I had someone ask for a walnut slab table to sit 8-10 people for a new house they are moving in to. After shopping around and looking and contacting a few dozen sawmills we finally found one we liked that was the right size. A big claro walnut table has been on my bucket list for a while, so I was glad when they wanted one and I would have the chance to do it.

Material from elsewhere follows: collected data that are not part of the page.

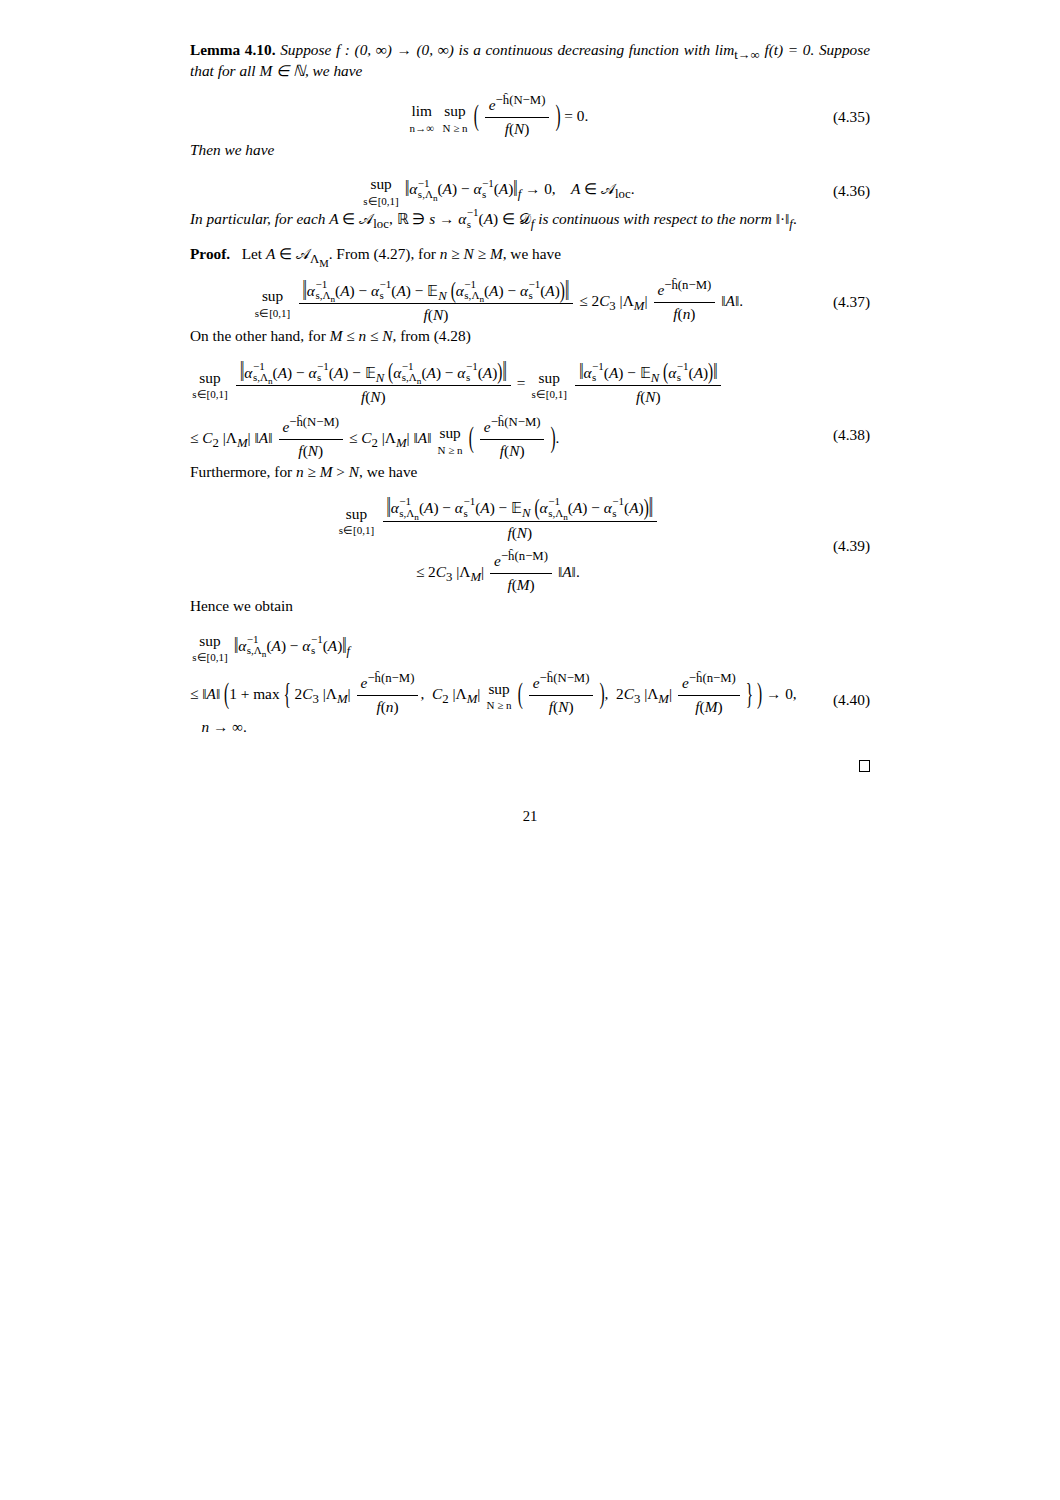Lemma 4.10. Suppose f : (0, ∞) → (0, ∞) is a continuous decreasing function with limt→∞ f(t) = 0. Suppose that for all M ∈ ℕ, we have
| lim n→∞ sup N ≥ n ( e −ĥ(N−M) f ( N ) ) = 0. | (4.35) |
Then we have
| sup s∈[0,1] ‖ α −1 s,Λ n ( A ) − α −1 s ( A ) ‖ f → 0, A ∈ 𝒜 loc . | (4.36) |
In particular, for each A ∈ 𝒜loc, ℝ ∋ s → α−1 s(A) ∈ 𝒟f is continuous with respect to the norm ‖·‖f.
Proof. Let A ∈ 𝒜ΛM. From (4.27), for n ≥ N ≥ M, we have
| sup s∈[0,1] ‖ α −1 s,Λ n ( A ) − α −1 s ( A ) − 𝔼 N ( α −1 s,Λ n ( A ) − α −1 s ( A ) ) ‖ f ( N ) ≤ 2 C 3 /Λ M / e −ĥ(n−M) f ( n ) ‖ A ‖. | (4.37) |
On the other hand, for M ≤ n ≤ N, from (4.28)
| sup s∈[0,1] ‖ α −1 s,Λ n ( A ) − α −1 s ( A ) − 𝔼 N ( α −1 s,Λ n ( A ) − α −1 s ( A ) ) ‖ f ( N ) = sup s∈[0,1] ‖ α −1 s ( A ) − 𝔼 N ( α −1 s ( A ) ) ‖ f ( N ) | |
| ≤ C 2 /Λ M / ‖ A ‖ e −ĥ(N−M) f ( N ) ≤ C 2 /Λ M / ‖ A ‖ sup N ≥ n ( e −ĥ(N−M) f ( N ) ) . | (4.38) |
Furthermore, for n ≥ M > N, we have
| sup s∈[0,1] ‖ α −1 s,Λ n ( A ) − α −1 s ( A ) − 𝔼 N ( α −1 s,Λ n ( A ) − α −1 s ( A ) ) ‖ f ( N ) | (4.39) |
| ≤ 2 C 3 /Λ M / e −ĥ(n−M) f ( M ) ‖ A ‖. |
Hence we obtain
| sup s∈[0,1] ‖ α −1 s,Λ n ( A ) − α −1 s ( A ) ‖ f | |
| ≤ ‖ A ‖ ( 1 + max { 2 C 3 /Λ M / e −ĥ(n−M) f ( n ) , C 2 /Λ M / sup N ≥ n ( e −ĥ(N−M) f ( N ) ) , 2 C 3 /Λ M / e −ĥ(n−M) f ( M ) } ) → 0, n → ∞. | (4.40) |
21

The slab delivered, cracks and all:
Lots of Epoxy and marks where I planned to butterfly dovetail cracks:
Scraping epoxy and leveling it a bit. There was about 1/8" of a cup on the lower end of the slab that had to be planed out.
First Coat of Shellac on:
Some great grain at the top end where it looks like the tree split in to three large branches:
Many coats of varnish later:
The base design. The trestle style allows maximum flexibility in seating, and I really like the swept style of the arch and the end pieces. It all breaks down by 4 bolts which connect to threaded inserts on the underside of the slab. The end pieces connect to the stretchers with some bed frame hardware I adapt for uses like this and can be assembled tool free. The upper stretcher doesnt connect to the top slab, but it does let the middle spanner rest on it so the slab won't sag in the middle. This slab was about 1.5" thick, but most slabs this size are 2.5-3" thick, so they don't have much concern about sag. But it also cost half of what 3" thick slab would run, which was a huge consideration.
Base in progress. This is black walnut and had some sapwood in it. I didn't want it to distract too much from the top, so I dyed the sapwood some to blend the color to an even tone and help it look more uniform.
End view of finished table:
I always try to do a little extra, so I had a piece of claro walnut crotch grain and made a bowl to go along with the new table. I really enjoy doing these kinds of projects, and it takes a lot of trust for someone to spend as much on a table like this, so I always try to go above and beyond.